Far more damaging to the retail sector and all of it's chain of job's and supply is actually the growing disparity between cost and wages, as the runaway unregulated economic's that began in the Reagan/Thatcher Era have reached well beyond critical mass with the theft of our job's to Asian cheap labour - I shall call it theft but it was a simple result of removing tariff's on imports from those nations - ostensibly under the pretense it was to help those nations AND to our own corporation's when in fact it was merely corporations looting our economy's for there own profit margin and allowing them to run amok.

The result of allowing Corporations to rule the world is economic's based on short term profit margin's, prime minister and presidents' whom do not know there head from there arse ruling the show and the bleed of our wealth to a tiny minority of ultra elite wealthy and to supposedly cheap labor hot spot's around the world but mostly to China.

The result of the Reagan/Thatcher years has been in real world term's falling wages for over thirty years now, houses that formerly were affordable to most people in a job are now out of reach for most employed workers especially those that are the backbone of the tiny fraction of our industry's that remain.

And it was not like economists of the time were not warning of this because they were only to then be called commies or radical socialists by the lying, deceiving and utterly wretched right wing propaganda machine, we asked our governments to ensure that our job's would be secure, they then allowed those job's to move out of our nation and only the elite received any protection from those we had voted in.

Wages fell for more than the past third of a century in real world term's never keeping up with inflation, some good's did become cheaper but at what cost and these were only luxury's while real world good's we actually need for our people got slowly and then rapidly more and more expensive.

Supply and demand collapsed in the sense of the word that while there is still demand there is no longer the buying power in the hand's of the people that do MOST of the buying in the retail sector.

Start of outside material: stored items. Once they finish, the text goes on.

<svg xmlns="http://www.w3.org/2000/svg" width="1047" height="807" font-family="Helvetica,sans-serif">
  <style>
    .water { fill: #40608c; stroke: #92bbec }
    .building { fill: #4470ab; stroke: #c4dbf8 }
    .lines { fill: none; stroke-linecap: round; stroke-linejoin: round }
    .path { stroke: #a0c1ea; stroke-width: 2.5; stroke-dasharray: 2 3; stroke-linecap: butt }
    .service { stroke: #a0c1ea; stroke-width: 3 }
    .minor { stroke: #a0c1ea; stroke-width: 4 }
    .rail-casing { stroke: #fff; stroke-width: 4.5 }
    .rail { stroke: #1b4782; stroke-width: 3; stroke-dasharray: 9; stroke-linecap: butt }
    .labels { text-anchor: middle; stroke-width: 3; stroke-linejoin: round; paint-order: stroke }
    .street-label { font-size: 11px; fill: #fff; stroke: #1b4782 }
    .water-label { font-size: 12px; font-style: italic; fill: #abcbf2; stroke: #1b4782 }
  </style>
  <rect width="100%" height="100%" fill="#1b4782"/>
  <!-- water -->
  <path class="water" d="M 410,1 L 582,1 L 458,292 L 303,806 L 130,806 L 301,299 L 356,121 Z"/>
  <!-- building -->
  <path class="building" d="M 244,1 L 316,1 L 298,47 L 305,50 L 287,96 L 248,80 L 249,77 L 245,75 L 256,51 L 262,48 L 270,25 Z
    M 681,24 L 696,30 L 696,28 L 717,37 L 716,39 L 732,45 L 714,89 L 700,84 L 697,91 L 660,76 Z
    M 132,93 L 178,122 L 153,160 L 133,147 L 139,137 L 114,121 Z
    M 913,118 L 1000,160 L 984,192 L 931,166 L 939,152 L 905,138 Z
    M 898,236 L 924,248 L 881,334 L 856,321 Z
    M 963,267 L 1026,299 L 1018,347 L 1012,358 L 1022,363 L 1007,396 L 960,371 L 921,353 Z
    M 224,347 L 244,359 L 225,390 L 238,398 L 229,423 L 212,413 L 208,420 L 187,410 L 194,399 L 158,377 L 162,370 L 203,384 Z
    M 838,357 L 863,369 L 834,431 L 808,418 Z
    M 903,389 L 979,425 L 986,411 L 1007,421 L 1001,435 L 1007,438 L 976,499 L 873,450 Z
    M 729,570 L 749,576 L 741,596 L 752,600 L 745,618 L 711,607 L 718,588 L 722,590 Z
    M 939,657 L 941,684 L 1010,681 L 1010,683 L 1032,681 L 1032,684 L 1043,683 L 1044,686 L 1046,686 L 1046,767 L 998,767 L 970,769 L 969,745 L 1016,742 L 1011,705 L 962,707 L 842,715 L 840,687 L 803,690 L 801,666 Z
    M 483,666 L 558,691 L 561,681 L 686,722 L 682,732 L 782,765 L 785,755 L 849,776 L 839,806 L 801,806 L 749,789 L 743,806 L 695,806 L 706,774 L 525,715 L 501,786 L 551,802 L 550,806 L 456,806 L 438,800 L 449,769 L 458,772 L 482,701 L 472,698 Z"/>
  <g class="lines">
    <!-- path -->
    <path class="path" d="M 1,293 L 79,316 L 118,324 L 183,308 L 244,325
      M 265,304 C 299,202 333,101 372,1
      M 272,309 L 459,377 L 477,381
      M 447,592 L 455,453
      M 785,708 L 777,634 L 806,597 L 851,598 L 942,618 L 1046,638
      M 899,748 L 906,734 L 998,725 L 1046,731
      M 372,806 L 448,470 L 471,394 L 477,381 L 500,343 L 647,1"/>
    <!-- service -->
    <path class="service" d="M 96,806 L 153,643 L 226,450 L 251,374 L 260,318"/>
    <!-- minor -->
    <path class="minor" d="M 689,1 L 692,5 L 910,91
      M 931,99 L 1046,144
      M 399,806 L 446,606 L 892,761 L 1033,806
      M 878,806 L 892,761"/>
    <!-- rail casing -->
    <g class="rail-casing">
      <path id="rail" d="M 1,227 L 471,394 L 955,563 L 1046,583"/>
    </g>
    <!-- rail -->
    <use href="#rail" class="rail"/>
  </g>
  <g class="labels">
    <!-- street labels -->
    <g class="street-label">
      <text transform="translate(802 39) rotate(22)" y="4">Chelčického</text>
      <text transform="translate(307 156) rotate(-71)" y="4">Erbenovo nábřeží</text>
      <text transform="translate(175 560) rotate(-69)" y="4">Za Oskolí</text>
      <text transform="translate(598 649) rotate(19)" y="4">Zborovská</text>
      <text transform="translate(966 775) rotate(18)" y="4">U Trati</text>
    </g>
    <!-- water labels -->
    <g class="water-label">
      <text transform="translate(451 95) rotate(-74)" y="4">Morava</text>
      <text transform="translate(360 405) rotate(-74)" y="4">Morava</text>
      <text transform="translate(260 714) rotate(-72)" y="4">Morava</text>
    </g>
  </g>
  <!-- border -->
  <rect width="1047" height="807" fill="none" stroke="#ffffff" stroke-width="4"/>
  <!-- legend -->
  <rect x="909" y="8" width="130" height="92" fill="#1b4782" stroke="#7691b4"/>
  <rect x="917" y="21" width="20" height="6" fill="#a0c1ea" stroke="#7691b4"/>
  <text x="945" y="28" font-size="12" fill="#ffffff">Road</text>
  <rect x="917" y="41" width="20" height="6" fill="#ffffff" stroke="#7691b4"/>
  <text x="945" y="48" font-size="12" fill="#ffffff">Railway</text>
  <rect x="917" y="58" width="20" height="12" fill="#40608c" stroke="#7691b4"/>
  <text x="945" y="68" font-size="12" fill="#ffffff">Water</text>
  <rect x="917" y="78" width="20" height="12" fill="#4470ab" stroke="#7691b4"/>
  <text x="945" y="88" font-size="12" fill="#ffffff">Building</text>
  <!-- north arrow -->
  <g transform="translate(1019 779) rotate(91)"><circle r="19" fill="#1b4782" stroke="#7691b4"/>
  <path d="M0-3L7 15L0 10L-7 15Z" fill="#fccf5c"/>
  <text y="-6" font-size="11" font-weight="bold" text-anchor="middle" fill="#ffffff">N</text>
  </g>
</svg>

Any future historian whom looks back, ignored the propaganda and see's the truth will wander how we were so dumb as to allow ourselves to be bamboozled by crook's and bend politicians' into this damned economic dead end, only radical reform's, bringing our job's home, smaller trading block's based around resources and shared economic's that are not open to the job exploitation market because that is an arterial bleed to our economy's etc will ever fix this problem - and it will take time to mend no quick solutions, it took over 30 years to trash what took over 200 years to build up, it will take at least 30 years to try to get back to a level footing while our government's and there corporate master's have given the Chinese a spring board to leap ahead of us in that time - and they shall and all because of the rat that followed the cheese.